## Evolutionary Computation

Fall 2020, Vol. 28, No. 3, Pages 405-435
(doi: 10.1162/evco_a_00260)
© 2019 Massachusetts Institute of Technology
Diagonal Acceleration for Covariance Matrix Adaptation Evolution Strategies
Article PDF (3.57 MB)
Abstract
We introduce an acceleration for covariance matrix adaptation evolution strategies (CMA-ES) by means of adaptive diagonal decoding (dd-CMA). This diagonal acceleration endows the default CMA-ES with the advantages of separable CMA-ES without inheriting its drawbacks. Technically, we introduce a diagonal matrix $D$ that expresses coordinate-wise variances of the sampling distribution in DCD form.
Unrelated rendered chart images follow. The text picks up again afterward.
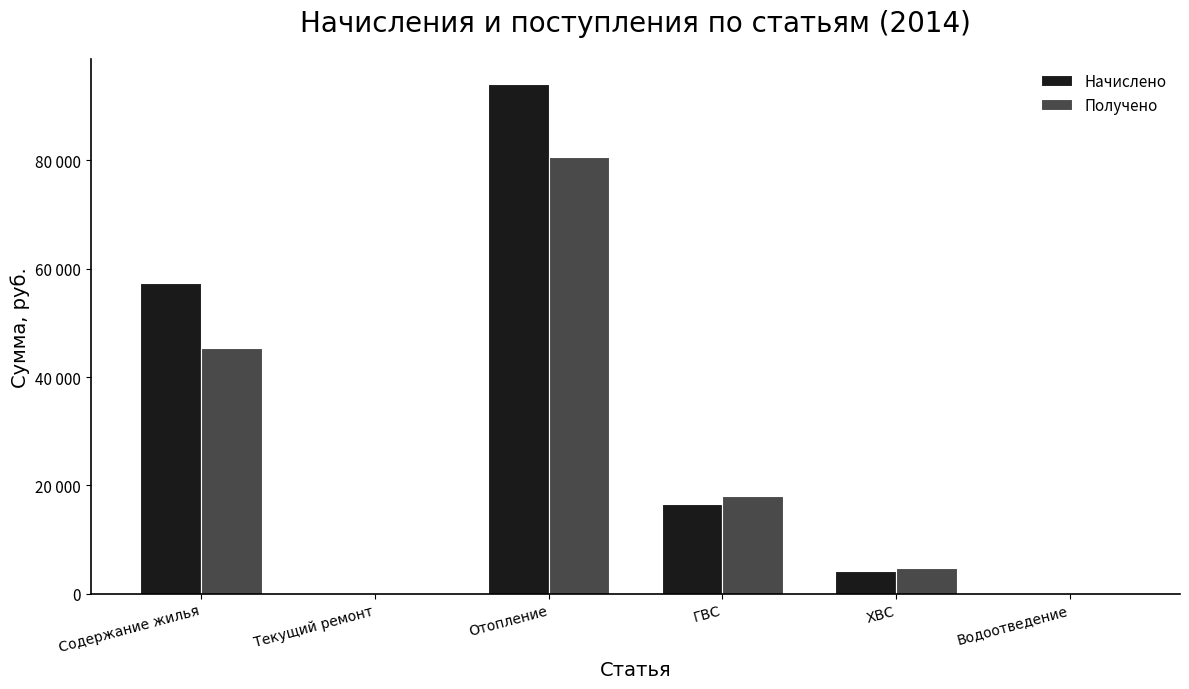

What is the value of the Начислено bar at the 1st from the left?

57262.9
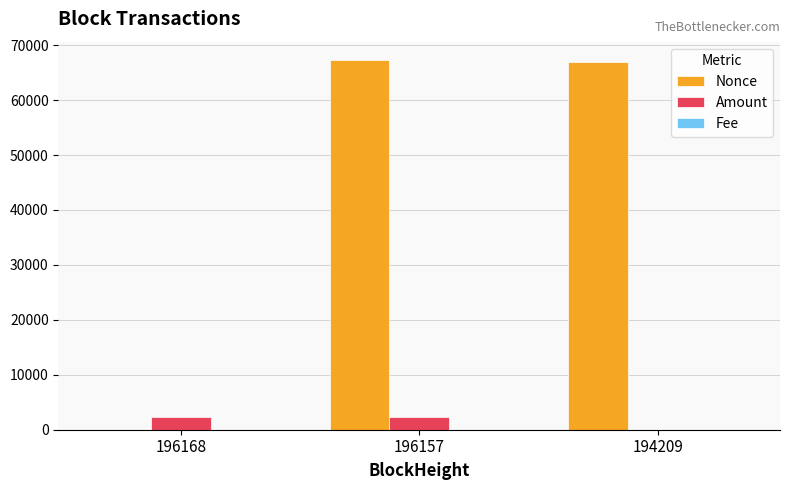

Is it true that Nonce equals 0.0 at 196168?

True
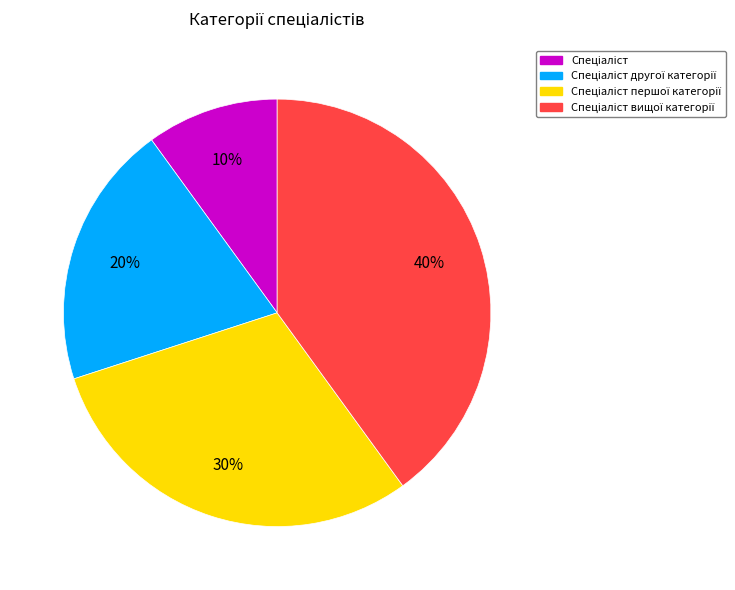

To the nearest percent, what is the average slice percentage?

25%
The diagonal matrix can learn a rescaling of the problem in the coordinates within a linear number of function evaluations. Diagonal decoding can also exploit separability of the problem, but, crucially, does not compromise the performance on nonseparable problems. The latter is accomplished by modulating the learning rate for the diagonal matrix based on the condition number of the underlying correlation matrix. dd-CMA-ES not only combines the advantages of default and separable CMA-ES, but may achieve overadditive speedup: it improves the performance, and even the scaling, of the better of default and separable CMA-ES on classes of nonseparable test functions that reflect, arguably, a landscape feature commonly observed in practice.The article makes two further secondary contributions: we introduce two different approaches to guarantee positive definiteness of the covariance matrix with active CMA, which is valuable in particular with large population size; we revise the default parameter setting in CMA-ES, proposing accelerated settings in particular for large dimension.All our contributions can be viewed as independent improvements of CMA-ES, yet they are also complementary and can be seamlessly combined. In numerical experiments with dd-CMA-ES up to dimension 5120, we observe remarkable improvements over the original covariance matrix adaptation on functions with coordinate-wise ill-conditioning. The improvement is observed also for large population sizes up to about dimension squared.